Keine Frage, unser Schulsystem hat sich in den vergangenen Jahrzehnten deutlich verbessert. Trotzdem läuft noch immer so viel falsch.

Wir haben Fragen, doch ihr hört uns nicht. Finden Antworten, aber ihr wollt sie nicht. Habt keine Zeit, seid überarbeitet, wer kann es euch verdenken. Tragt keine Schuld, doch genauso wenig wir.
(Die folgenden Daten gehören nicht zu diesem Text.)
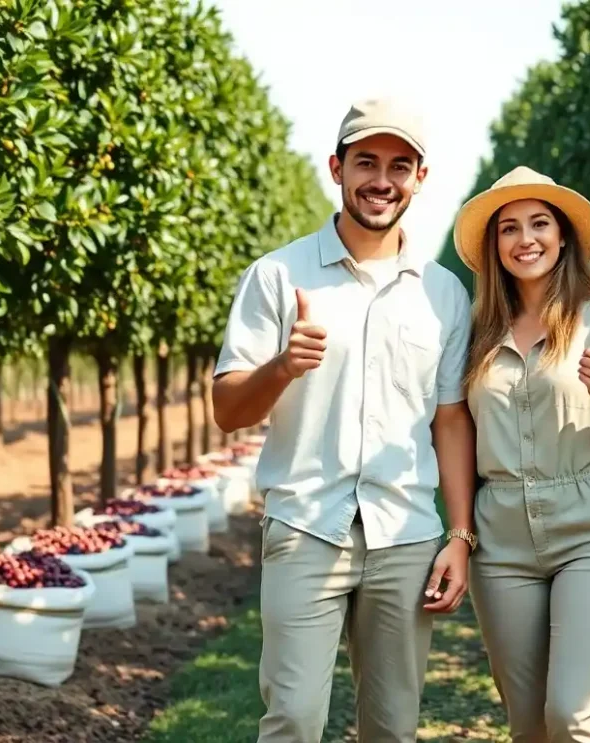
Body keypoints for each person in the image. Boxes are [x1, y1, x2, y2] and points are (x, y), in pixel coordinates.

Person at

Habt uns erwachsen gemacht und doch immer klein gehalten. „Später, später!“ Wir haben es zugelassen.

Wir wollen so vieles, alles anders machen – „Lehrplan, Abi, jetzt reißt euch zusammen!“ – die Welt verändern, ja, wenn’s denn sein muss, aber doch bitte nach 16 Uhr.
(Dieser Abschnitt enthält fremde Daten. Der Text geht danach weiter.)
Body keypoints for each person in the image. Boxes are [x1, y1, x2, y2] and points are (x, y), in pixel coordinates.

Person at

Sorgt euch um Pisa, nicht um das Echte, das Traurige. Nicht darum, die Klassenfahrt mit Hartz IV zu bezahlen, nicht um Mobbing, Gewalt, alles, was nach Deutsch und Mathe passiert.

Ich bin unfair, ich weiß. Euer, unser System, nichts ist mehr wie früher, alles besser – doch ist besser gut? Vielleicht reicht es euch. Mir reicht’s jetzt auch!